··· Document passage

Profile with InstructCoder Dataset

AIPerf supports benchmarking using the InstructCoder dataset (likaixin/InstructCoder), which contains code editing and generation instructions. This dataset is useful for measuring model throughput and latency under code generation workloads.

This guide covers profiling OpenAI-compatible chat completions endpoints using the InstructCoder public dataset.

Start a vLLM Server

Launch a vLLM server with a chat model:

$ docker pull vllm/vllm-openai:latest
$ docker run --gpus all -p 8000:8000 vllm/vllm-openai:latest \
>   --model Qwen/Qwen3-0.6B

Verify the server is ready:

$ curl -s localhost:8000/v1/chat/completions \
>   -H "Content-Type: application/json" \
>   -d '{"model":"Qwen/Qwen3-0.6B","messages":[{"role":"user","content":"test"}],"max_tokens":1}'

Profile with InstructCoder Dataset

AIPerf loads the InstructCoder dataset from HuggingFace and uses each instruction as a single-turn prompt.

······

### Exercise set:
A. Copy everything in the InstructCoder profiling guide from "AIPerf supports benchmarking" down to "InstructCoder public dataset.".
B. Rewrite the paragraph of the InstructCoder profiling guide that begins "AIPerf supports benchmarking using" more briefly, keeping its main facts.

··· Material shown

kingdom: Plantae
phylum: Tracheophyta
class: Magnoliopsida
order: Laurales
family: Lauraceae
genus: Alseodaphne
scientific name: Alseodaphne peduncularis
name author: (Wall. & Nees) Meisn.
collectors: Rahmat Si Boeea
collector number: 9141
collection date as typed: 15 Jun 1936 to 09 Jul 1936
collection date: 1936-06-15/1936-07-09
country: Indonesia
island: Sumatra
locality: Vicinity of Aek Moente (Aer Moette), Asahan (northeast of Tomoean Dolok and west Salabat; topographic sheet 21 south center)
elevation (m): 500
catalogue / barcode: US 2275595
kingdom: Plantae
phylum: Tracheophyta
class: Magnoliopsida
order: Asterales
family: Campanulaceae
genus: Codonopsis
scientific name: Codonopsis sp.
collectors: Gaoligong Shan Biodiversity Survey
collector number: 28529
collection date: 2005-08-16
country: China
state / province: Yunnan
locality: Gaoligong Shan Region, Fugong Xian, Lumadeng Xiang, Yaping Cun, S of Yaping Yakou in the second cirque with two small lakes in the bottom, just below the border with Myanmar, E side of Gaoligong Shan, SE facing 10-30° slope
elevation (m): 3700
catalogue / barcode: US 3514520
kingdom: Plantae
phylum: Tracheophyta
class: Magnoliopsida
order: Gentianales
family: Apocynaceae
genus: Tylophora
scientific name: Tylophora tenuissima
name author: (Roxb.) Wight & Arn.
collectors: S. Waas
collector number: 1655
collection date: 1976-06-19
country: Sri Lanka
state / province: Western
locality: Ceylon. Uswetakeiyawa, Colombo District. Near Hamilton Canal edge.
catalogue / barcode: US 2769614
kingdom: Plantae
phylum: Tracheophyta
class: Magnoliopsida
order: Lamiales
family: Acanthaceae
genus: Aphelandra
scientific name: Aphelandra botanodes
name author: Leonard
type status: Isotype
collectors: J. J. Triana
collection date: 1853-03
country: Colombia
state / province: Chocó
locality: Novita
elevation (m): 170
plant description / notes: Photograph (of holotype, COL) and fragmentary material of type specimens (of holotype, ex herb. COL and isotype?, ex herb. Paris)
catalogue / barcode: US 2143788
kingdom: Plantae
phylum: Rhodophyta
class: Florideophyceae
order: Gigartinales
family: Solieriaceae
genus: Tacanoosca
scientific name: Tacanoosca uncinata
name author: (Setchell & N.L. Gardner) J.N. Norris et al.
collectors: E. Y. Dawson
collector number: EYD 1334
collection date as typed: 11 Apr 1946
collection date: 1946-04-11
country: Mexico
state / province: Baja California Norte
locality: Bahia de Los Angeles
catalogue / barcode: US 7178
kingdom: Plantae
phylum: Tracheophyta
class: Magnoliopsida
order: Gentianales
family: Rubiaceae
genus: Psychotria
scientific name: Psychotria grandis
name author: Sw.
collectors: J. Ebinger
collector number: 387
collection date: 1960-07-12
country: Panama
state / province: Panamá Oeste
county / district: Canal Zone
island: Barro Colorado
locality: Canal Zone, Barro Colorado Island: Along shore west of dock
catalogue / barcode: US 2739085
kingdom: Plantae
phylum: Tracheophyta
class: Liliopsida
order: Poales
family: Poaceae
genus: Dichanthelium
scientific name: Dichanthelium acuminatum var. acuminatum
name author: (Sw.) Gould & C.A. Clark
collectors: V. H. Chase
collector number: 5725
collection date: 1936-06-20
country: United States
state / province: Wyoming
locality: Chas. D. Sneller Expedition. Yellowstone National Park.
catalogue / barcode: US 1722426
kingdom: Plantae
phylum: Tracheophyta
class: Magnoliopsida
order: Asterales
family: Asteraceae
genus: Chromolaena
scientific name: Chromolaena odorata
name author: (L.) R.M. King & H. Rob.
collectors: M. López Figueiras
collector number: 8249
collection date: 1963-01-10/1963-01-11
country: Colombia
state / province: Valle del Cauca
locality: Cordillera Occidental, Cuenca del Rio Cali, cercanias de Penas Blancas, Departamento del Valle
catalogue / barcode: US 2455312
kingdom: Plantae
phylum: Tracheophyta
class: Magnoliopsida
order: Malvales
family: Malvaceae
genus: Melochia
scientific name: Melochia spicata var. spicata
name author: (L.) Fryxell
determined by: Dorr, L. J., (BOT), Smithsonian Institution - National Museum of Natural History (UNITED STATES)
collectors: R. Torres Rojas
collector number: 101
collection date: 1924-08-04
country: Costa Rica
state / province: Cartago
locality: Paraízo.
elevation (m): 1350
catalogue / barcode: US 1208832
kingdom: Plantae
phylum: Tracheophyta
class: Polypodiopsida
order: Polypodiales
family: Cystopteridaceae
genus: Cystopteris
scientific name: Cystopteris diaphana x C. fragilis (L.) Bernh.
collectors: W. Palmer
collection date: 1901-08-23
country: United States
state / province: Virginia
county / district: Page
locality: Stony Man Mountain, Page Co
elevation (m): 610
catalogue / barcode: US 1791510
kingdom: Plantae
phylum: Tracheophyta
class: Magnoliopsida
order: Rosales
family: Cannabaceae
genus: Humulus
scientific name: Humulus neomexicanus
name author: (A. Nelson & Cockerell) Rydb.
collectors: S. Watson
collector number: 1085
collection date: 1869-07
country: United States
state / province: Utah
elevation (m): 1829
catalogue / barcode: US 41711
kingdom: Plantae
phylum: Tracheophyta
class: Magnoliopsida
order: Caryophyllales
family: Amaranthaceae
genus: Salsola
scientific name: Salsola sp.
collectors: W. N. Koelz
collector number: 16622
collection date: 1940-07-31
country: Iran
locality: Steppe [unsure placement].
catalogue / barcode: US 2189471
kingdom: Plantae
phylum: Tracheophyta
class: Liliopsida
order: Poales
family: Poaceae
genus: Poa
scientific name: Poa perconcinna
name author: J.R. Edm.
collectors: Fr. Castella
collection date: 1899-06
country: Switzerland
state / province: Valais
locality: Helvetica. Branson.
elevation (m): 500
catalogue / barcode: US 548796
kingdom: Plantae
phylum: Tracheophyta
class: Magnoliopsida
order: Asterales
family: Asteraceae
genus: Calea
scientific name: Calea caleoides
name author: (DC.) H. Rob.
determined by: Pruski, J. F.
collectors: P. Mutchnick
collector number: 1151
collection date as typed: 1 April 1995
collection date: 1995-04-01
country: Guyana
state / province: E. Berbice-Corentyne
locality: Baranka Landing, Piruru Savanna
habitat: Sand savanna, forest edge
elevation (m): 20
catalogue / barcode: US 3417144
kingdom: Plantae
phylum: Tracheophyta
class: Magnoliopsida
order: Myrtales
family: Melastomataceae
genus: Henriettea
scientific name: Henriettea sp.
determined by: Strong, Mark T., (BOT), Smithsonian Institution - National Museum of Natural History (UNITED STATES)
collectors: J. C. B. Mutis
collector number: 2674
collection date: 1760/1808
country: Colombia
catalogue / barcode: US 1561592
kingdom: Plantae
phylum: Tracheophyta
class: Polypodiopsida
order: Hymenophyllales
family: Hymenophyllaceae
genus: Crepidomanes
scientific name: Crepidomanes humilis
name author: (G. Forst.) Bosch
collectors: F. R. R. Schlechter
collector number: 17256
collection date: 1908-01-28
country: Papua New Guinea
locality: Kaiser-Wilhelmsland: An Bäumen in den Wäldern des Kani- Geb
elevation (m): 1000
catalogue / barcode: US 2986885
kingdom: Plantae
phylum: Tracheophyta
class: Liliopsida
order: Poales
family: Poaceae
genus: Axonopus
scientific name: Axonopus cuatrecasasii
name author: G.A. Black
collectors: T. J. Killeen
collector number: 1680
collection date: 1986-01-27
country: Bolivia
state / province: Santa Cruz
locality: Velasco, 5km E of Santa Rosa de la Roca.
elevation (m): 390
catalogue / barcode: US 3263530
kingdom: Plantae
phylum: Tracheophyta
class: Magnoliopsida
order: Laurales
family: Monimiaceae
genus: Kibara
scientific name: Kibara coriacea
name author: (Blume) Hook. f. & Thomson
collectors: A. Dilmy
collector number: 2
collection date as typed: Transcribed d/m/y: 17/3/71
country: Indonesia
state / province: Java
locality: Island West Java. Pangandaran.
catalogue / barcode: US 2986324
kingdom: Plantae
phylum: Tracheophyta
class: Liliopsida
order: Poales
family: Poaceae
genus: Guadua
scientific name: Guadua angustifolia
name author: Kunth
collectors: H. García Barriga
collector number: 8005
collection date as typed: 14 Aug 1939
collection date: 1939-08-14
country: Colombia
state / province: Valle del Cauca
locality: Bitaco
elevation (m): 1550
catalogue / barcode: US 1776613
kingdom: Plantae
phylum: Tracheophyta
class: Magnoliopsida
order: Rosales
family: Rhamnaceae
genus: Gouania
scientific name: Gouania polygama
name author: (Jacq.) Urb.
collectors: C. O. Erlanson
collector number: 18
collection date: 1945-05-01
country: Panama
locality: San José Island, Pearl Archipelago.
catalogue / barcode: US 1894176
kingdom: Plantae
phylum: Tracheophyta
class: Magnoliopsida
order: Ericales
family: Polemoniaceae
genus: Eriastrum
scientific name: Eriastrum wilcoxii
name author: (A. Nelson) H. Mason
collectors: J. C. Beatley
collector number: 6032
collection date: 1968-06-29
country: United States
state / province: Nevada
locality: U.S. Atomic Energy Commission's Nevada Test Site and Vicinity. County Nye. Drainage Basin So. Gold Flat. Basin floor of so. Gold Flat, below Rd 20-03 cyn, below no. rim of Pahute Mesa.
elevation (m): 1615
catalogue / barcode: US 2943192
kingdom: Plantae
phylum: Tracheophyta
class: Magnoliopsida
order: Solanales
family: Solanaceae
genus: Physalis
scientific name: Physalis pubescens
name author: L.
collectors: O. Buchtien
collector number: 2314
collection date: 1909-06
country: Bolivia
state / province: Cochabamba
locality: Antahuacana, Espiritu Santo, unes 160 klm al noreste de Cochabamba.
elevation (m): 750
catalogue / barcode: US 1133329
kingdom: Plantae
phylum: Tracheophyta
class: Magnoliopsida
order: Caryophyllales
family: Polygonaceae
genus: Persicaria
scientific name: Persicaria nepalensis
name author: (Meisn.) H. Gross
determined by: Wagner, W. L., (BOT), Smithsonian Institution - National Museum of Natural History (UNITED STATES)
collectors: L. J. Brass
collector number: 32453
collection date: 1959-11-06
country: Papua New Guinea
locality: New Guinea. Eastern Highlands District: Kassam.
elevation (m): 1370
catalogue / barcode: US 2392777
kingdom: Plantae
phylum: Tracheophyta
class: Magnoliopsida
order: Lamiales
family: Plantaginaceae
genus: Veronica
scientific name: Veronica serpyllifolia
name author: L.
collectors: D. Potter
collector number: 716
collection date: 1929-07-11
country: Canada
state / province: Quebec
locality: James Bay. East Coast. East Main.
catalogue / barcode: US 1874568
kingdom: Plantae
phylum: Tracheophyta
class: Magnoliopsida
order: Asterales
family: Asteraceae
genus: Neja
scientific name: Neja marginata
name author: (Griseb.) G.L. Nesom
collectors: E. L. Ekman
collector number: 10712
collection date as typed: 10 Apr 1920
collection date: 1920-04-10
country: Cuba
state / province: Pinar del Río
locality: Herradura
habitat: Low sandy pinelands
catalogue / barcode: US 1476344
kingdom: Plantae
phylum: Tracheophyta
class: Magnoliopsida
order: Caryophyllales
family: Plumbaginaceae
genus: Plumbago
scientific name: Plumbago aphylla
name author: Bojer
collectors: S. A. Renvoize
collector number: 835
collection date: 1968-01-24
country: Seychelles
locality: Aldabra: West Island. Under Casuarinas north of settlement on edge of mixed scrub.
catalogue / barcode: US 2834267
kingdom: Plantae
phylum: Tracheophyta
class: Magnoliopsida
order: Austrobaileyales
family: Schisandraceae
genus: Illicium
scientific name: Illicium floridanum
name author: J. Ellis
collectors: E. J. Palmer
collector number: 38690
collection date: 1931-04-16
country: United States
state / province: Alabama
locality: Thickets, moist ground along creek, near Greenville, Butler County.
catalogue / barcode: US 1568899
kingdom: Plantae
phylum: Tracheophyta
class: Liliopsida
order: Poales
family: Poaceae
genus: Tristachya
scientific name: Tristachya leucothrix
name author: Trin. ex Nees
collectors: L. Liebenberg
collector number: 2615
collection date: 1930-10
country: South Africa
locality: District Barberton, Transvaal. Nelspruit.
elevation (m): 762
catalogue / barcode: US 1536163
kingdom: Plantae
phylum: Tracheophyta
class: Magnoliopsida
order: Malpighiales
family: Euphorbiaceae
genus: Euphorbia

······

### Answers to each task:
A.
AIPerf supports benchmarking using the InstructCoder dataset (likaixin/InstructCoder), which contains code editing and generation instructions. This dataset is useful for measuring model throughput and latency under code generation workloads.

This guide covers profiling OpenAI-compatible chat completions endpoints using the InstructCoder public dataset.

B. AIPerf can benchmark with the InstructCoder dataset (likaixin/InstructCoder) of code editing and generation instructions. This dataset helps measure model throughput and latency on code generation workloads.